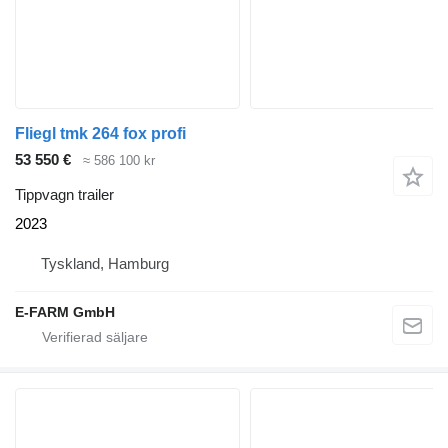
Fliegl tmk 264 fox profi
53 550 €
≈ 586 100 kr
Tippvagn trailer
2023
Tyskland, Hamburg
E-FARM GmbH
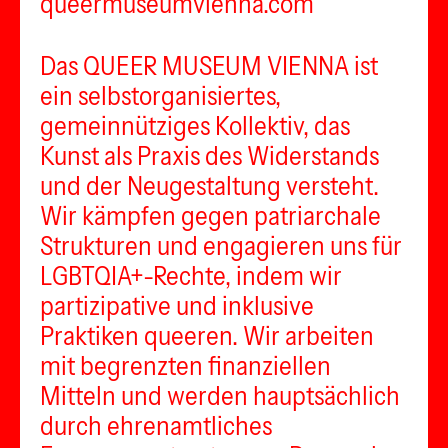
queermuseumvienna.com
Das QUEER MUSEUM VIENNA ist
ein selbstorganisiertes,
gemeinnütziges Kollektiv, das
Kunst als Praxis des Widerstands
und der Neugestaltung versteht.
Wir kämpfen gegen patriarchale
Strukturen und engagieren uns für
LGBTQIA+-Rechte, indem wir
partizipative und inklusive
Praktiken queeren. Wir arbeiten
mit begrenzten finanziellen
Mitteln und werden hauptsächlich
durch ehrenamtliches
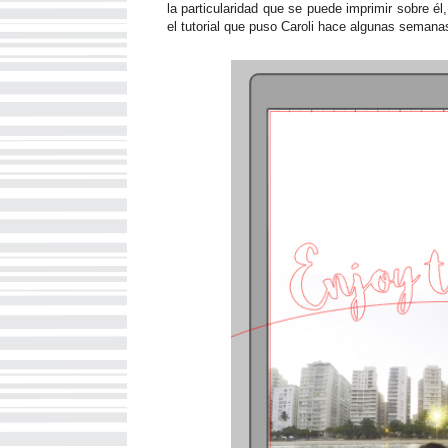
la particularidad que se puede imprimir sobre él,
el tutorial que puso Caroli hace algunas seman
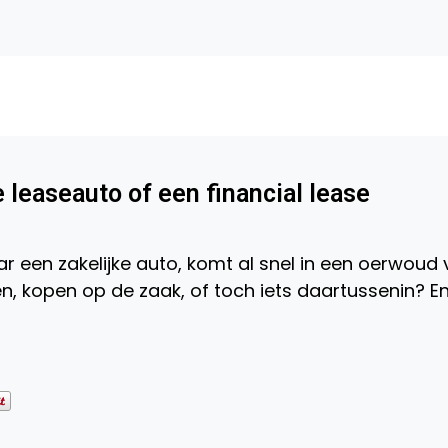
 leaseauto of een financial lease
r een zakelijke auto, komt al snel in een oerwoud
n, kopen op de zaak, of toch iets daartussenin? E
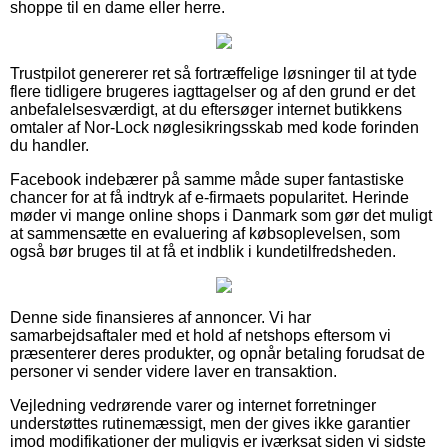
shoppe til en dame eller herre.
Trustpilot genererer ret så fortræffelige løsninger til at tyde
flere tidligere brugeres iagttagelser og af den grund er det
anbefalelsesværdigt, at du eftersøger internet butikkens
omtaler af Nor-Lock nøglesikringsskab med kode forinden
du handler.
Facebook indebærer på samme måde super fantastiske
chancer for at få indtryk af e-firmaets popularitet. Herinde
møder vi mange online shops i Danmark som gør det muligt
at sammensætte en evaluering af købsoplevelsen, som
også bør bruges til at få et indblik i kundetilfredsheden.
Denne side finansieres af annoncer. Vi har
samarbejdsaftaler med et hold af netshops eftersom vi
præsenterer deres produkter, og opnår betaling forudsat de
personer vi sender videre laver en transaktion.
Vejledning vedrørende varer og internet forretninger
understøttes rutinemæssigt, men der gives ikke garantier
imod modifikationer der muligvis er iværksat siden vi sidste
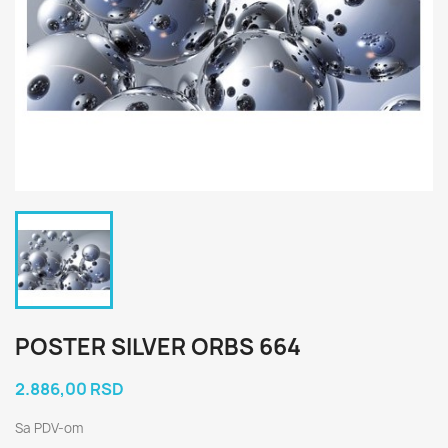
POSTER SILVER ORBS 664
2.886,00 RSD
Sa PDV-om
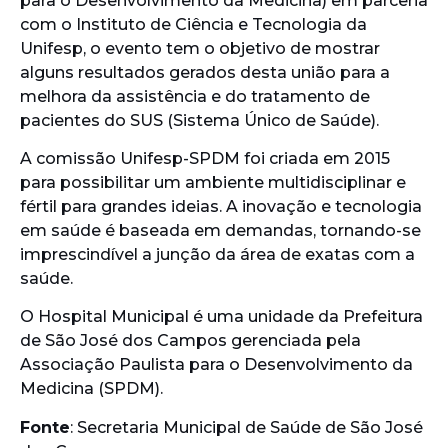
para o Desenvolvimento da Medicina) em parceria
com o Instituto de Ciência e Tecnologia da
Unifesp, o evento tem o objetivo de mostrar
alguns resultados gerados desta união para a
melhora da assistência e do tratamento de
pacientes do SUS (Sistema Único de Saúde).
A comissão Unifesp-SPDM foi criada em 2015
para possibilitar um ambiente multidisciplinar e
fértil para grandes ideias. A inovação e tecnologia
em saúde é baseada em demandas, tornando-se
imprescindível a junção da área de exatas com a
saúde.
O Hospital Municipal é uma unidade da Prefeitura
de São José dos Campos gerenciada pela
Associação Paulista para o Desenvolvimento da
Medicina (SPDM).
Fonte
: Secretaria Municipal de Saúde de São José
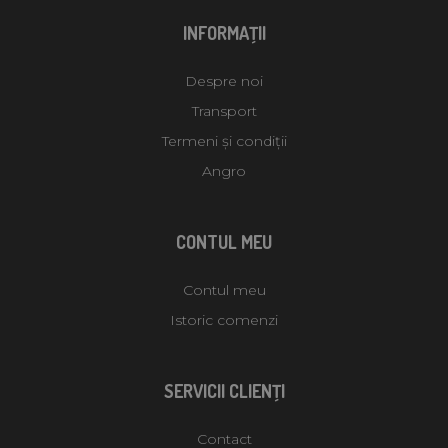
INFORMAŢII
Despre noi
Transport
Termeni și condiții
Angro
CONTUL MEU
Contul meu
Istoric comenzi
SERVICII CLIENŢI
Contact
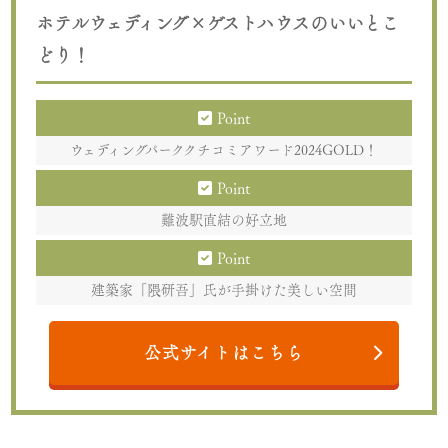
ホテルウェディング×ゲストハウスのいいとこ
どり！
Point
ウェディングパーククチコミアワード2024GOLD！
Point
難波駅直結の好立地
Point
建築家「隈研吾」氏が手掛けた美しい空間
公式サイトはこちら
********
Exercise objective →
Extract the text from all of the records above line by line, copying each line unchanged, and leave the pictures out of your answer.

Output →
Fliegl tmk 264 fox profi
53 550 €
≈ 586 100 kr
Tippvagn trailer
2023
Tyskland, Hamburg
E-FARM GmbH
queermuseumvienna.com
Das QUEER MUSEUM VIENNA ist
ein selbstorganisiertes,
gemeinnütziges Kollektiv, das
Kunst als Praxis des Widerstands
und der Neugestaltung versteht.
Wir kämpfen gegen patriarchale
Strukturen und engagieren uns für
LGBTQIA+-Rechte, indem wir
partizipative und inklusive
Praktiken queeren. Wir arbeiten
mit begrenzten finanziellen
Mitteln und werden hauptsächlich
durch ehrenamtliches
la particularidad que se puede imprimir sobre él,
el tutorial que puso Caroli hace algunas seman
 leaseauto of een financial lease
r een zakelijke auto, komt al snel in een oerwoud
n, kopen op de zaak, of toch iets daartussenin? E
shoppe til en dame eller herre.
Trustpilot genererer ret så fortræffelige løsninger til at tyde
flere tidligere brugeres iagttagelser og af den grund er det
anbefalelsesværdigt, at du eftersøger internet butikkens
omtaler af Nor-Lock nøglesikringsskab med kode forinden
du handler.
Facebook indebærer på samme måde super fantastiske
chancer for at få indtryk af e-firmaets popularitet. Herinde
møder vi mange online shops i Danmark som gør det muligt
at sammensætte en evaluering af købsoplevelsen, som
også bør bruges til at få et indblik i kundetilfredsheden.
Denne side finansieres af annoncer. Vi har
samarbejdsaftaler med et hold af netshops eftersom vi
præsenterer deres produkter, og opnår betaling forudsat de
personer vi sender videre laver en transaktion.
Vejledning vedrørende varer og internet forretninger
understøttes rutinemæssigt, men der gives ikke garantier
imod modifikationer der muligvis er iværksat siden vi sidste
POSTER SILVER ORBS 664
2.886,00 RSD
Sa PDV-om
para o Desenvolvimento da Medicina) em parceria
com o Instituto de Ciência e Tecnologia da
Unifesp, o evento tem o objetivo de mostrar
alguns resultados gerados desta união para a
melhora da assistência e do tratamento de
pacientes do SUS (Sistema Único de Saúde).
A comissão Unifesp-SPDM foi criada em 2015
para possibilitar um ambiente multidisciplinar e
fértil para grandes ideias. A inovação e tecnologia
em saúde é baseada em demandas, tornando-se
imprescindível a junção da área de exatas com a
saúde.
O Hospital Municipal é uma unidade da Prefeitura
de São José dos Campos gerenciada pela
Associação Paulista para o Desenvolvimento da
Medicina (SPDM).
Fonte
: Secretaria Municipal de Saúde de São José
INFORMAŢII
Despre noi
Transport
Termeni și condiții
Angro
CONTUL MEU
Contul meu
Istoric comenzi
SERVICII CLIENŢI
Contact
ホテルウェディング×ゲストハウスのいいとこ
どり！
Point
ウェディングパーククチコミアワード2024GOLD！
Point
難波駅直結の好立地
Point
建築家「隈研吾」氏が手掛けた美しい空間
公式サイトはこちら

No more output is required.